WORK ORDER:
All lines below containing "losses" are to be listed.

DATA TO USE:
..............................

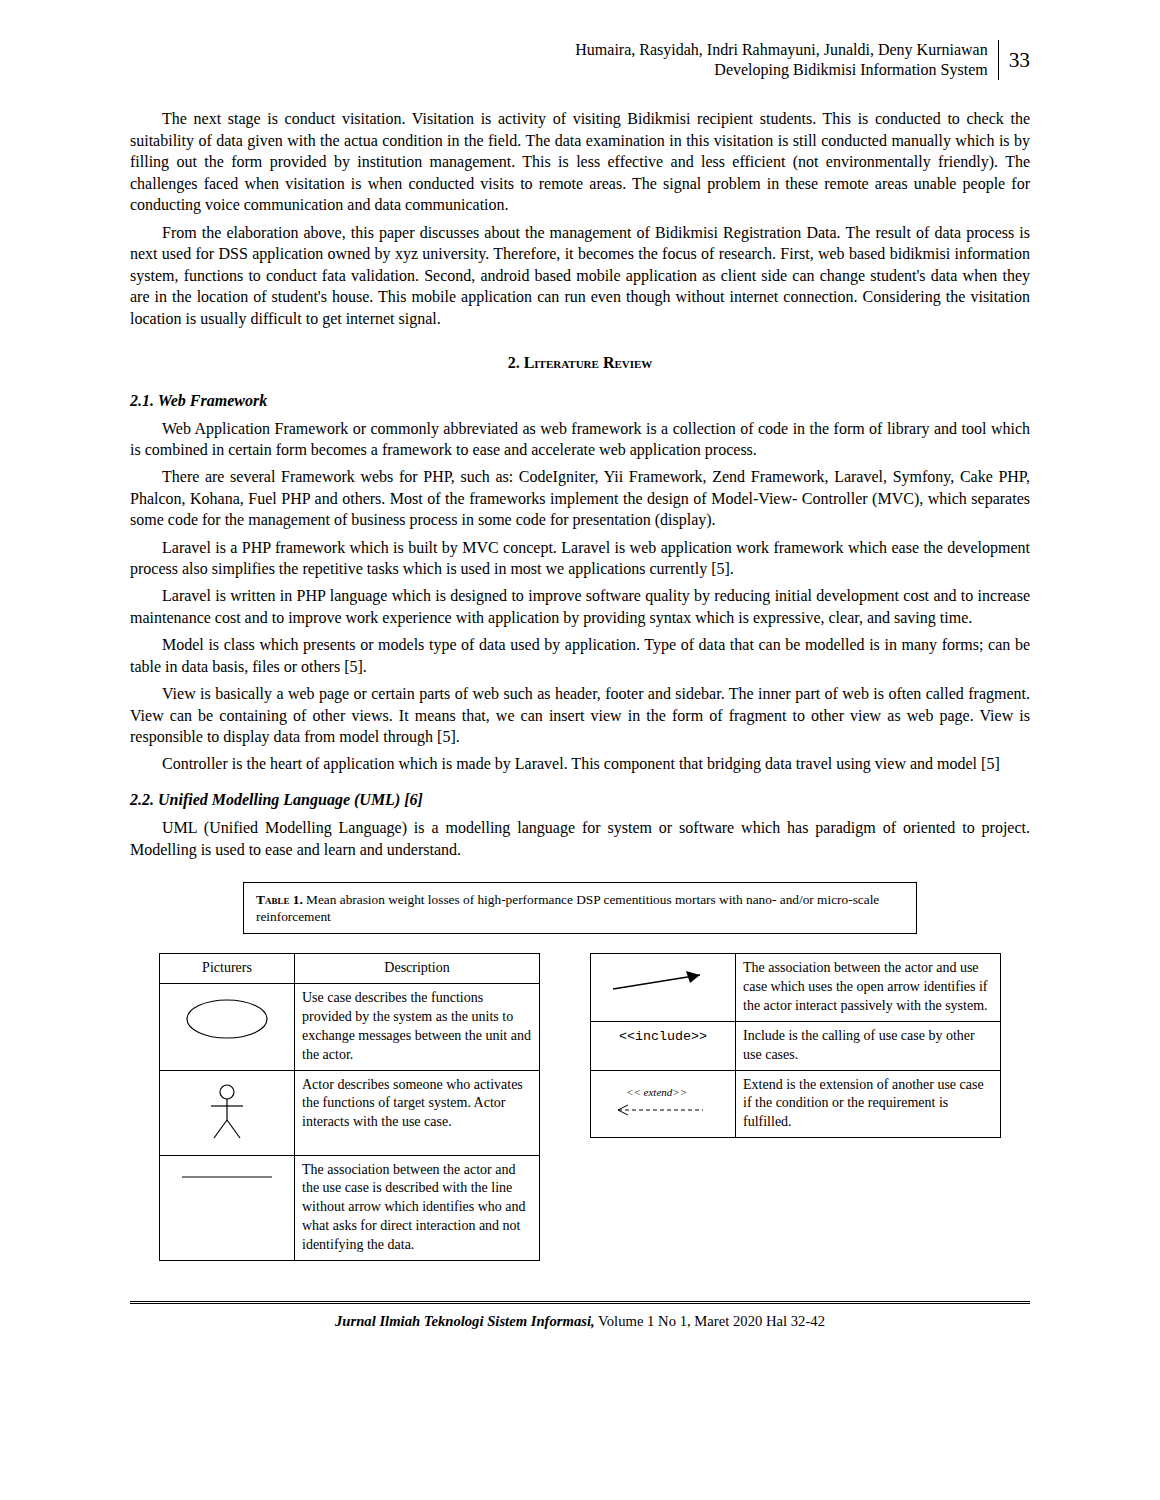Humaira, Rasyidah, Indri Rahmayuni, Junaldi, Deny Kurniawan
Developing Bidikmisi Information System
33
The next stage is conduct visitation. Visitation is activity of visiting Bidikmisi recipient students. This is conducted to check the suitability of data given with the actua condition in the field. The data examination in this visitation is still conducted manually which is by filling out the form provided by institution management. This is less effective and less efficient (not environmentally friendly). The challenges faced when visitation is when conducted visits to remote areas. The signal problem in these remote areas unable people for conducting voice communication and data communication.
From the elaboration above, this paper discusses about the management of Bidikmisi Registration Data. The result of data process is next used for DSS application owned by xyz university. Therefore, it becomes the focus of research. First, web based bidikmisi information system, functions to conduct fata validation. Second, android based mobile application as client side can change student's data when they are in the location of student's house. This mobile application can run even though without internet connection. Considering the visitation location is usually difficult to get internet signal.
2. Literature Review
2.1. Web Framework
Web Application Framework or commonly abbreviated as web framework is a collection of code in the form of library and tool which is combined in certain form becomes a framework to ease and accelerate web application process.
There are several Framework webs for PHP, such as: CodeIgniter, Yii Framework, Zend Framework, Laravel, Symfony, Cake PHP, Phalcon, Kohana, Fuel PHP and others. Most of the frameworks implement the design of Model-View- Controller (MVC), which separates some code for the management of business process in some code for presentation (display).
Laravel is a PHP framework which is built by MVC concept. Laravel is web application work framework which ease the development process also simplifies the repetitive tasks which is used in most we applications currently [5].
Laravel is written in PHP language which is designed to improve software quality by reducing initial development cost and to increase maintenance cost and to improve work experience with application by providing syntax which is expressive, clear, and saving time.
Model is class which presents or models type of data used by application. Type of data that can be modelled is in many forms; can be table in data basis, files or others [5].
View is basically a web page or certain parts of web such as header, footer and sidebar. The inner part of web is often called fragment. View can be containing of other views. It means that, we can insert view in the form of fragment to other view as web page. View is responsible to display data from model through [5].
Controller is the heart of application which is made by Laravel. This component that bridging data travel using view and model [5]
2.2. Unified Modelling Language (UML) [6]
UML (Unified Modelling Language) is a modelling language for system or software which has paradigm of oriented to project. Modelling is used to ease and learn and understand.
Table 1. Mean abrasion weight losses of high-performance DSP cementitious mortars with nano- and/or micro-scale reinforcement
| Picturers | Description |
| --- | --- |
| | Use case describes the functions provided by the system as the units to exchange messages between the unit and the actor. |
| | Actor describes someone who activates the functions of target system. Actor interacts with the use case. |
| | The association between the actor and the use case is described with the line without arrow which identifies who and what asks for direct interaction and not identifying the data. |
| | The association between the actor and use case which uses the open arrow identifies if the actor interact passively with the system. |
| <<include>> | Include is the calling of use case by other use cases. |
| << extend>> | Extend is the extension of another use case if the condition or the requirement is fulfilled. |
Jurnal Ilmiah Teknologi Sistem Informasi, Volume 1 No 1, Maret 2020 Hal 32-42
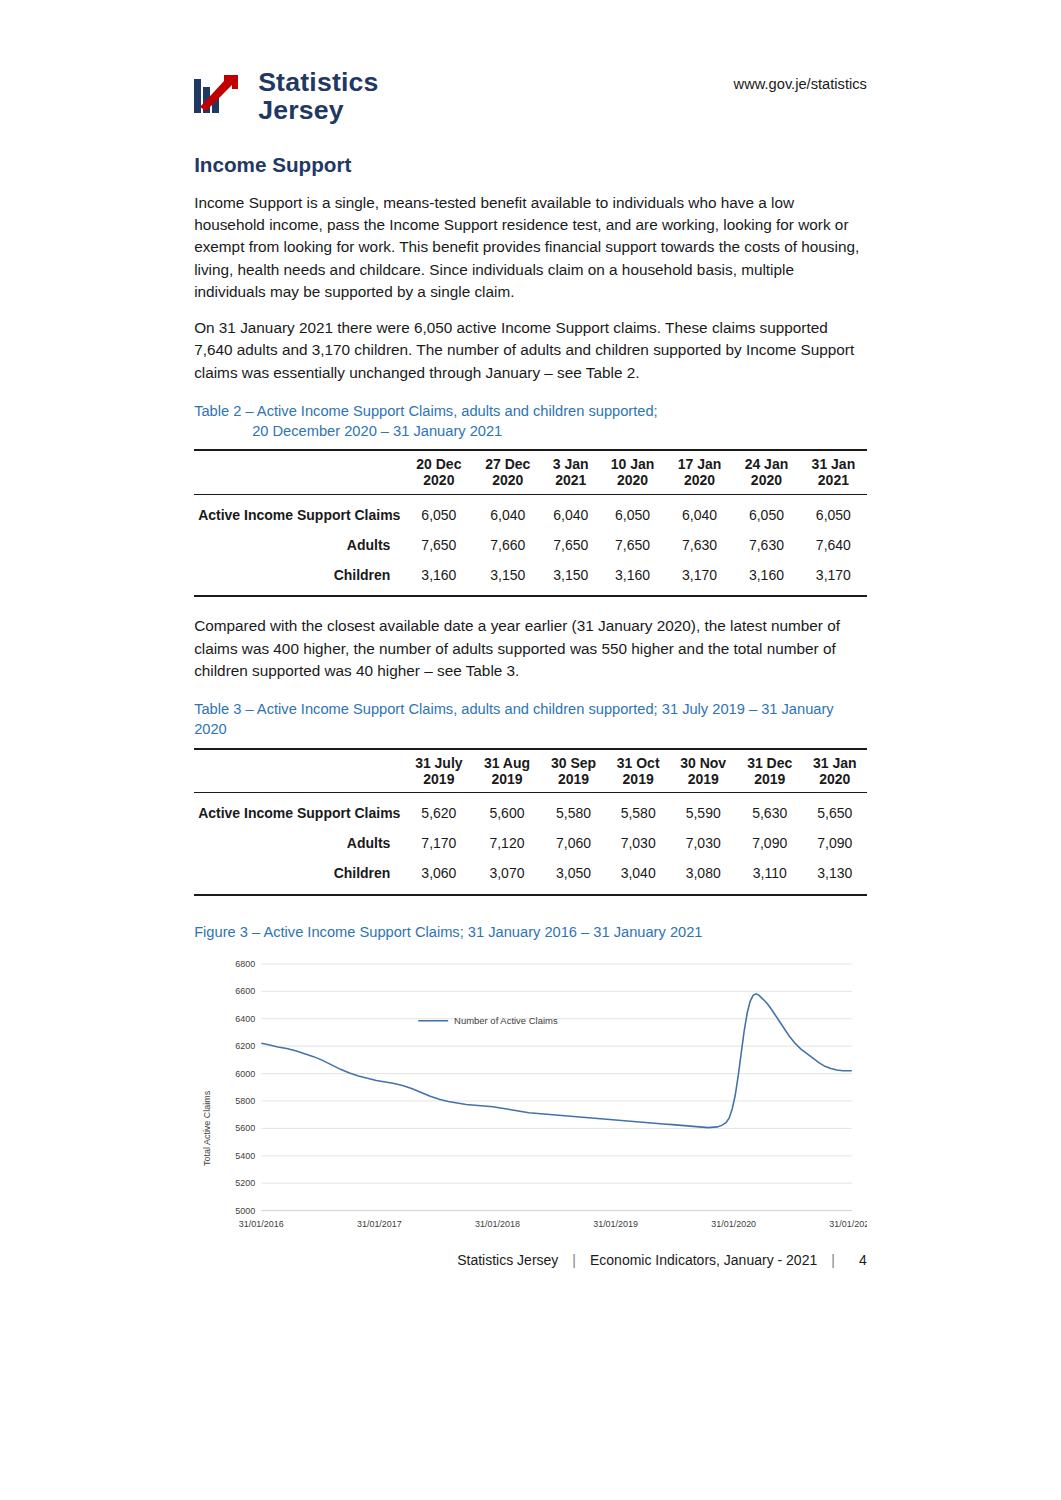Statistics
Jersey
www.gov.je/statistics
Income Support
Income Support is a single, means-tested benefit available to individuals who have a low household income, pass the Income Support residence test, and are working, looking for work or exempt from looking for work. This benefit provides financial support towards the costs of housing, living, health needs and childcare. Since individuals claim on a household basis, multiple individuals may be supported by a single claim.
On 31 January 2021 there were 6,050 active Income Support claims. These claims supported 7,640 adults and 3,170 children. The number of adults and children supported by Income Support claims was essentially unchanged through January – see Table 2.
Table 2 – Active Income Support Claims, adults and children supported; 20 December 2020 – 31 January 2021
| | 20 Dec 2020 | 27 Dec 2020 | 3 Jan 2021 | 10 Jan 2020 | 17 Jan 2020 | 24 Jan 2020 | 31 Jan 2021 |
| --- | --- | --- | --- | --- | --- | --- | --- |
| Active Income Support Claims | 6,050 | 6,040 | 6,040 | 6,050 | 6,040 | 6,050 | 6,050 |
| Adults | 7,650 | 7,660 | 7,650 | 7,650 | 7,630 | 7,630 | 7,640 |
| Children | 3,160 | 3,150 | 3,150 | 3,160 | 3,170 | 3,160 | 3,170 |
Compared with the closest available date a year earlier (31 January 2020), the latest number of claims was 400 higher, the number of adults supported was 550 higher and the total number of children supported was 40 higher – see Table 3.
Table 3 – Active Income Support Claims, adults and children supported; 31 July 2019 – 31 January 2020
| | 31 July 2019 | 31 Aug 2019 | 30 Sep 2019 | 31 Oct 2019 | 30 Nov 2019 | 31 Dec 2019 | 31 Jan 2020 |
| --- | --- | --- | --- | --- | --- | --- | --- |
| Active Income Support Claims | 5,620 | 5,600 | 5,580 | 5,580 | 5,590 | 5,630 | 5,650 |
| Adults | 7,170 | 7,120 | 7,060 | 7,030 | 7,030 | 7,090 | 7,090 |
| Children | 3,060 | 3,070 | 3,050 | 3,040 | 3,080 | 3,110 | 3,130 |
Figure 3 – Active Income Support Claims; 31 January 2016 – 31 January 2021
Total Active Claims 6800 6600 6400 6200 6000 5800 5600 5400 5200 5000 31/01/2016 31/01/2017 31/01/2018 31/01/2019 31/01/2020 31/01/2021 Number of Active Claims
Statistics Jersey | Economic Indicators, January - 2021 | 4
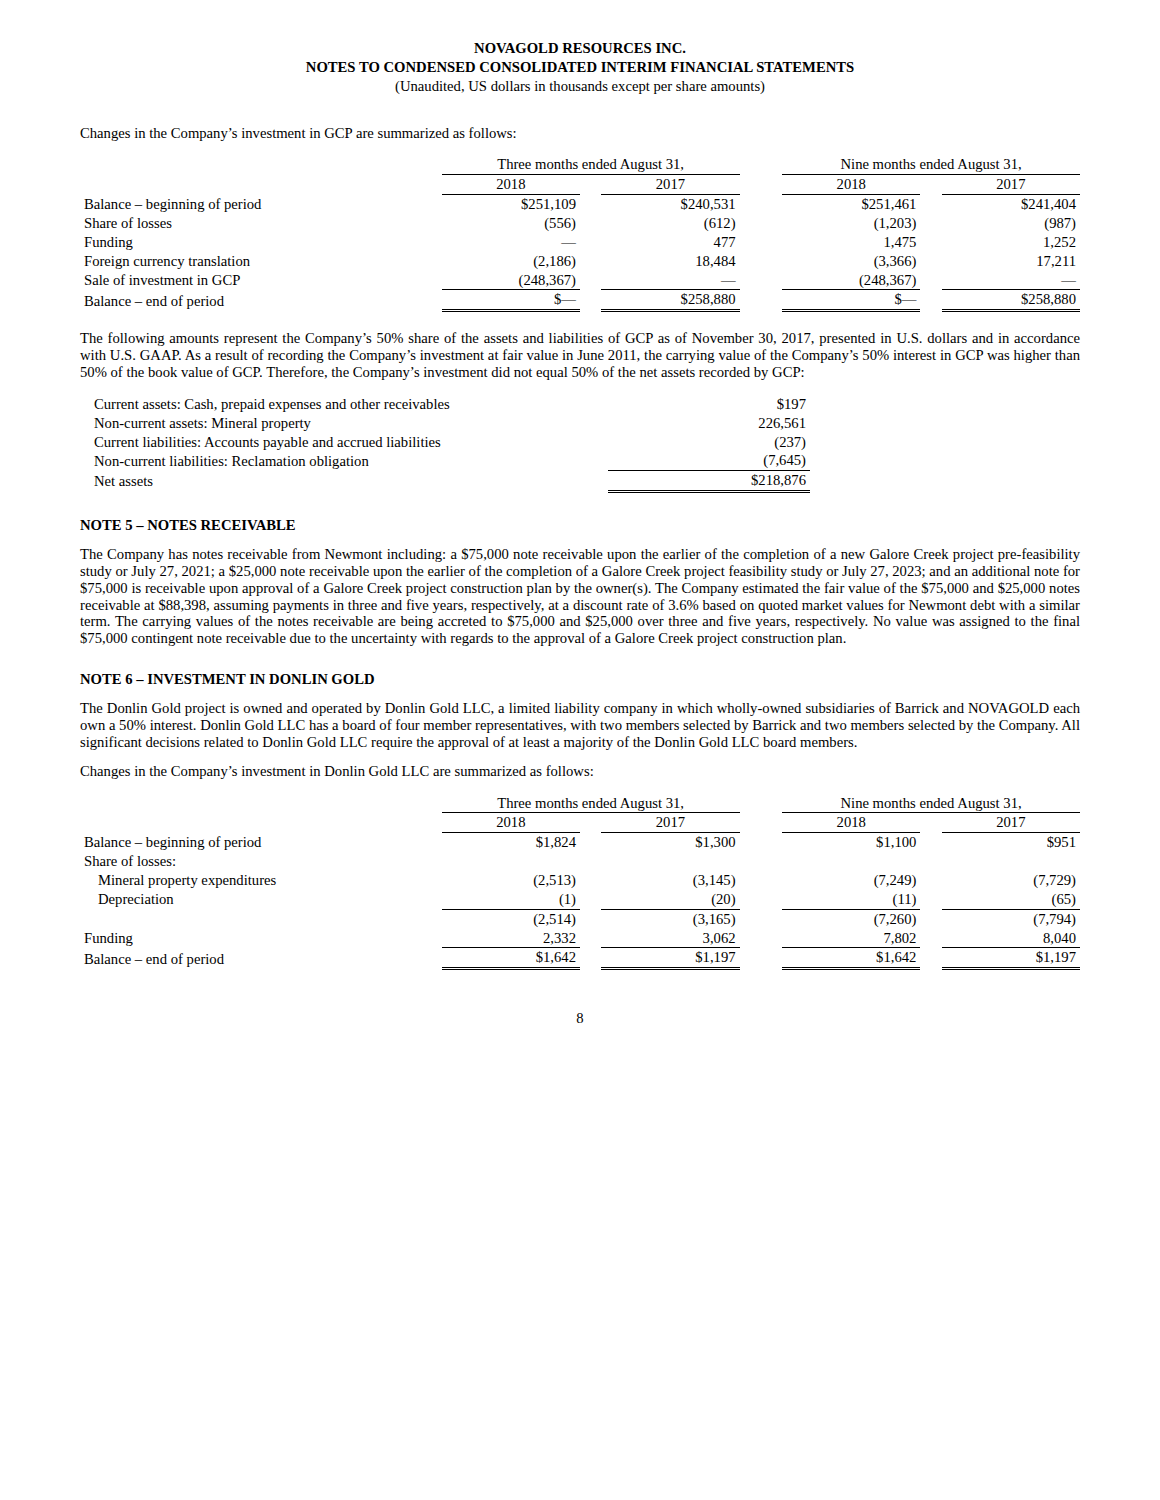NOVAGOLD RESOURCES INC.
NOTES TO CONDENSED CONSOLIDATED INTERIM FINANCIAL STATEMENTS
(Unaudited, US dollars in thousands except per share amounts)
Changes in the Company’s investment in GCP are summarized as follows:
| | Three months ended August 31, | | Nine months ended August 31, |
| | 2018 | | 2017 | | 2018 | | 2017 |
| Balance – beginning of period | $251,109 | | $240,531 | | $251,461 | | $241,404 |
| Share of losses | (556) | | (612) | | (1,203) | | (987) |
| Funding | — | | 477 | | 1,475 | | 1,252 |
| Foreign currency translation | (2,186) | | 18,484 | | (3,366) | | 17,211 |
| Sale of investment in GCP | (248,367) | | — | | (248,367) | | — |
| Balance – end of period | $— | | $258,880 | | $— | | $258,880 |
The following amounts represent the Company’s 50% share of the assets and liabilities of GCP as of November 30, 2017, presented in U.S. dollars and in accordance with U.S. GAAP. As a result of recording the Company’s investment at fair value in June 2011, the carrying value of the Company’s 50% interest in GCP was higher than 50% of the book value of GCP. Therefore, the Company’s investment did not equal 50% of the net assets recorded by GCP:
| Current assets: Cash, prepaid expenses and other receivables | $197 |
| Non-current assets: Mineral property | 226,561 |
| Current liabilities: Accounts payable and accrued liabilities | (237) |
| Non-current liabilities: Reclamation obligation | (7,645) |
| Net assets | $218,876 |
NOTE 5 – NOTES RECEIVABLE
The Company has notes receivable from Newmont including: a $75,000 note receivable upon the earlier of the completion of a new Galore Creek project pre-feasibility study or July 27, 2021; a $25,000 note receivable upon the earlier of the completion of a Galore Creek project feasibility study or July 27, 2023; and an additional note for $75,000 is receivable upon approval of a Galore Creek project construction plan by the owner(s). The Company estimated the fair value of the $75,000 and $25,000 notes receivable at $88,398, assuming payments in three and five years, respectively, at a discount rate of 3.6% based on quoted market values for Newmont debt with a similar term. The carrying values of the notes receivable are being accreted to $75,000 and $25,000 over three and five years, respectively. No value was assigned to the final $75,000 contingent note receivable due to the uncertainty with regards to the approval of a Galore Creek project construction plan.
NOTE 6 – INVESTMENT IN DONLIN GOLD
The Donlin Gold project is owned and operated by Donlin Gold LLC, a limited liability company in which wholly-owned subsidiaries of Barrick and NOVAGOLD each own a 50% interest. Donlin Gold LLC has a board of four member representatives, with two members selected by Barrick and two members selected by the Company. All significant decisions related to Donlin Gold LLC require the approval of at least a majority of the Donlin Gold LLC board members.
Changes in the Company’s investment in Donlin Gold LLC are summarized as follows:
| | Three months ended August 31, | | Nine months ended August 31, |
| | 2018 | | 2017 | | 2018 | | 2017 |
| Balance – beginning of period | $1,824 | | $1,300 | | $1,100 | | $951 |
| Share of losses: | | | | | | | |
| Mineral property expenditures | (2,513) | | (3,145) | | (7,249) | | (7,729) |
| Depreciation | (1) | | (20) | | (11) | | (65) |
| | (2,514) | | (3,165) | | (7,260) | | (7,794) |
| Funding | 2,332 | | 3,062 | | 7,802 | | 8,040 |
| Balance – end of period | $1,642 | | $1,197 | | $1,642 | | $1,197 |
8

..............................

RESPONSE TO THE EXERCISE:
Table 1. Mean abrasion weight losses of high-performance DSP cementitious mortars with nano- and/or micro-scale reinforcement
| Share of losses | (556) | | (612) | | (1,203) | | (987) |
| Share of losses: | | | | | | | |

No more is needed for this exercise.